Exercise brief: Look below for the line with "these other opportunities to spend" and the line with "Volunteer, Winter 2023 Orientation"; repeat exactly those two lines and all lines between them, but no pictures.

Page-level text extractions:
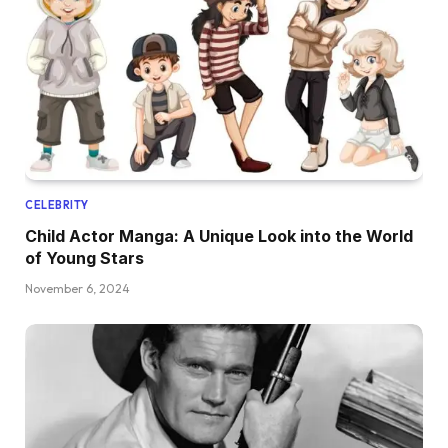
CELEBRITY
Child Actor Manga: A Unique Look into the World
of Young Stars
November 6, 2024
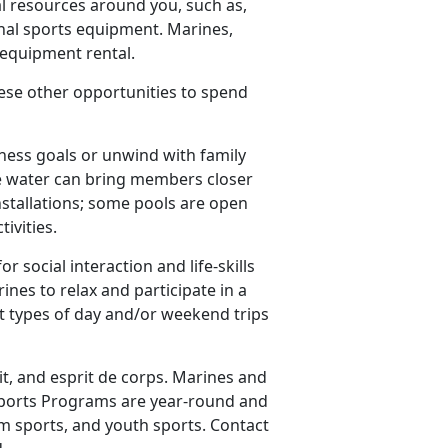
l resources around you, such as,
nal sports equipment. Marines,
e equipment rental.
these other opportunities to spend
ness goals or unwind with family
the water can bring members closer
nstallations; some pools are open
tivities.
r social interaction and life-skills
es to relax and participate in a
nt types of day and/or weekend trips
it, and esprit de corps. Marines and
S Sports Programs are year-round and
am sports, and youth sports. Contact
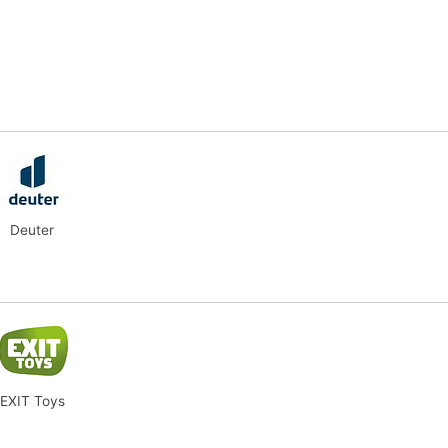
Deuter
EXIT Toys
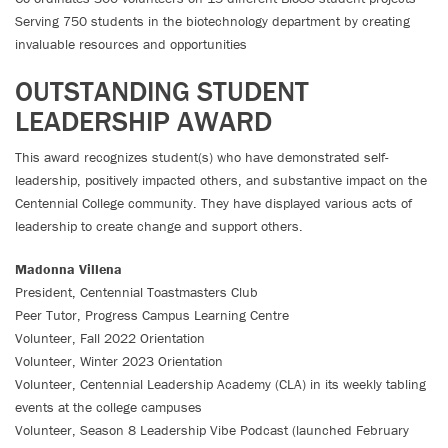
Serving 750 students in the biotechnology department by creating
invaluable resources and opportunities
OUTSTANDING STUDENT
LEADERSHIP AWARD
This award recognizes student(s) who have demonstrated self-
leadership, positively impacted others, and substantive impact on the
Centennial College community. They have displayed various acts of
leadership to create change and support others.
Madonna Villena
President, Centennial Toastmasters Club
Peer Tutor, Progress Campus Learning Centre
Volunteer, Fall 2022 Orientation
Volunteer, Winter 2023 Orientation
Volunteer, Centennial Leadership Academy (CLA) in its weekly tabling
events at the college campuses
Volunteer, Season 8 Leadership Vibe Podcast (launched February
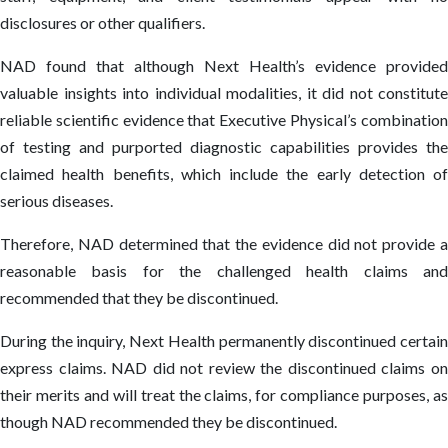
disclosures or other qualifiers.
NAD found that although Next Health’s evidence provided
valuable insights into individual modalities, it did not constitute
reliable scientific evidence that Executive Physical’s combination
of testing and purported diagnostic capabilities provides the
claimed health benefits, which include the early detection of
serious diseases.
Therefore, NAD determined that the evidence did not provide a
reasonable basis for the challenged health claims and
recommended that they be discontinued.
During the inquiry, Next Health permanently discontinued certain
express claims. NAD did not review the discontinued claims on
their merits and will treat the claims, for compliance purposes, as
though NAD recommended they be discontinued.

Result of this task:
these other opportunities to spend
ness goals or unwind with family
the water can bring members closer
nstallations; some pools are open
tivities.
r social interaction and life-skills
es to relax and participate in a
nt types of day and/or weekend trips
it, and esprit de corps. Marines and
S Sports Programs are year-round and
am sports, and youth sports. Contact
Deuter
EXIT Toys
Serving 750 students in the biotechnology department by creating
invaluable resources and opportunities
OUTSTANDING STUDENT
LEADERSHIP AWARD
This award recognizes student(s) who have demonstrated self-
leadership, positively impacted others, and substantive impact on the
Centennial College community. They have displayed various acts of
leadership to create change and support others.
Madonna Villena
President, Centennial Toastmasters Club
Peer Tutor, Progress Campus Learning Centre
Volunteer, Fall 2022 Orientation
Volunteer, Winter 2023 Orientation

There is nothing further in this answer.